BCCode 116: Nvidia GeForce 7650GS video card

This is an update from my previous post, where I mentioned some problems I've been having with my desktop.  To briefly recap, I'd been getting video crashes with the error message "Nvidia kernel 266.58 stopped responding and has recovered," or words to that effect. Reinstalling the latest driver didn't turn out to be a permanent fix.

In fact, in the past 3-4 days it became progressively worse, where instead of a straight-forward crash I'd get incorrectly displayed displays (odd colours, horizontal lines, etc.), then crashes and then blue screens of death (BSOD).  The upside, however, was that I finally managed to catch the phrase "BCCODE 116" somewhere among all the funky graphics, crashes and BSODs.  I couldn't research this at home, of course, since my desktop was fairly unusable at this point.

Anywhoo, BCCode 116 turns out to occur when the video card malfunctions for whatever reason, one potential reason being the video card processor running at too high temperatures.  I found a free utility that reported current temperatures of hardware components, and lo and behold, at "idle" my GPU went from 78 to 95 degrees Celsius in a matter of minutes.  The temperature reached 102 degrees Celsius before I shut down my computer.  According to what I read, at idle it should be in the range of 50-70 degrees Celsius.

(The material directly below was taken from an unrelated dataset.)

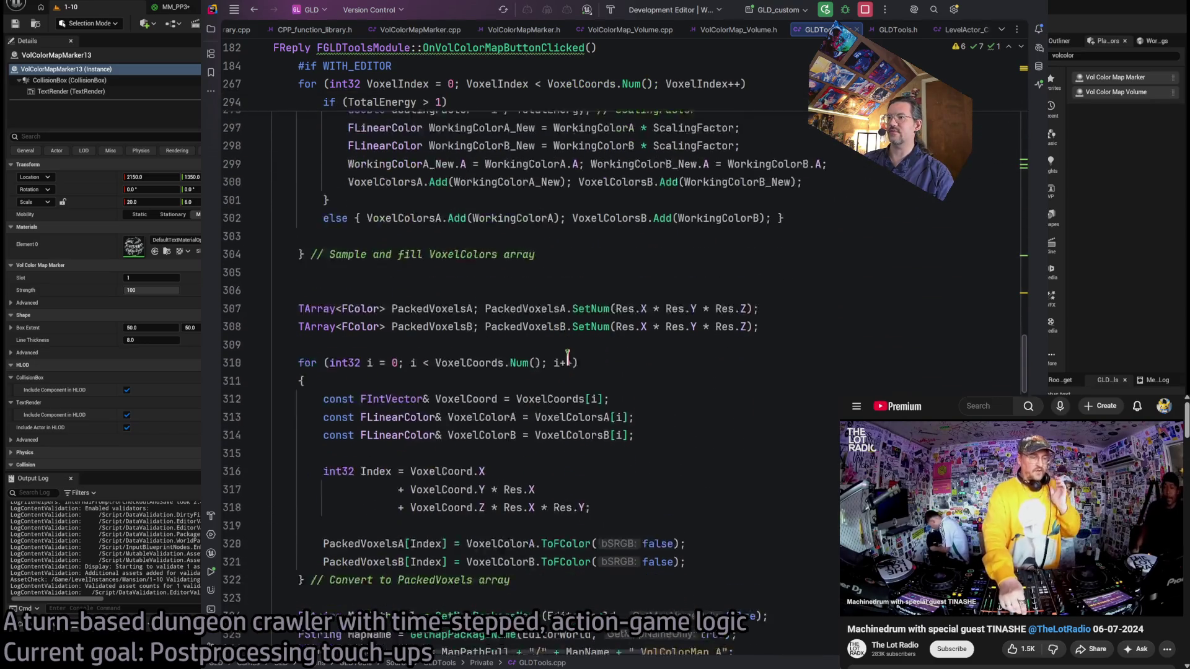
scroll(566, 353, down, 8)
scroll(566, 353, up, 20)
scroll(566, 355, up, 4)
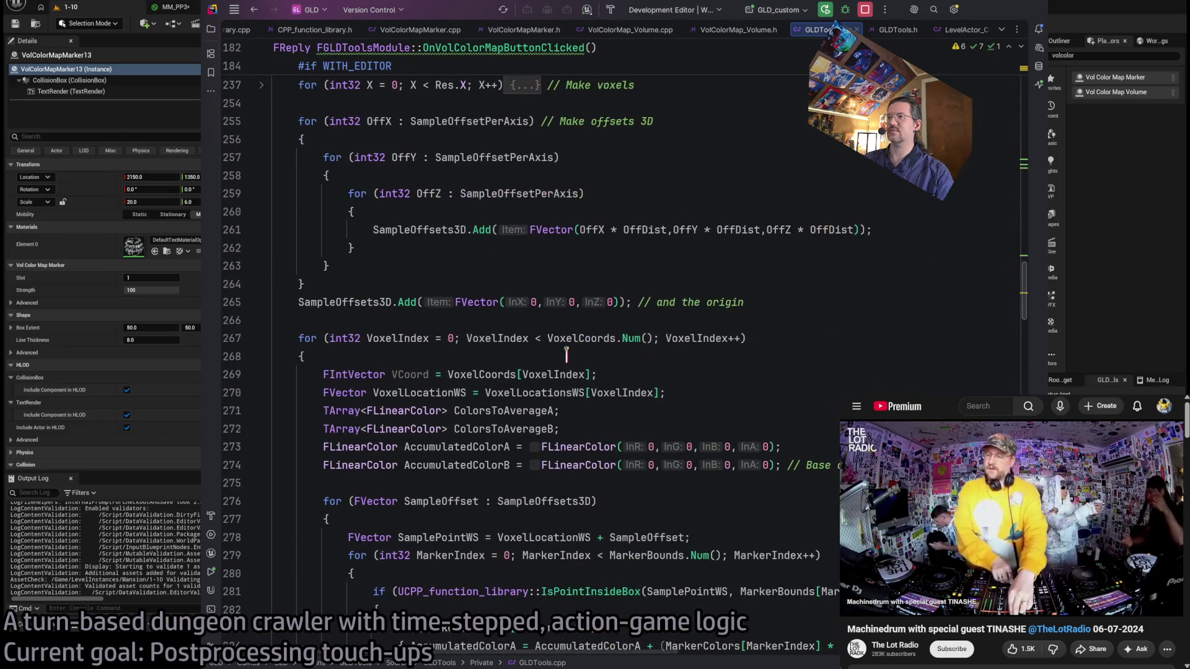
scroll(687, 279, up, 3)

The cause of this elevated temperature?  The video card fan was no longer working, which I confirmed visually.  Cleaning up the dust (how does that much dust get in there, anyway?!) didn't help.  The video card is a Nvidia GeForce 7560 GS that came with my desktop.  It must be four, maybe five (or more?) years old, now.

I removed the video card, plugged my monitor via the basic D-SUB port, uninstalled the Nvidia driver, and now I can use my computer comfortably once again.  The only question I have now is whether I should buy a new video card.  I probably will, since I can already tell that videos run a little slower than they had previously -- not by much, almost negligible, but nevertheless noticeable.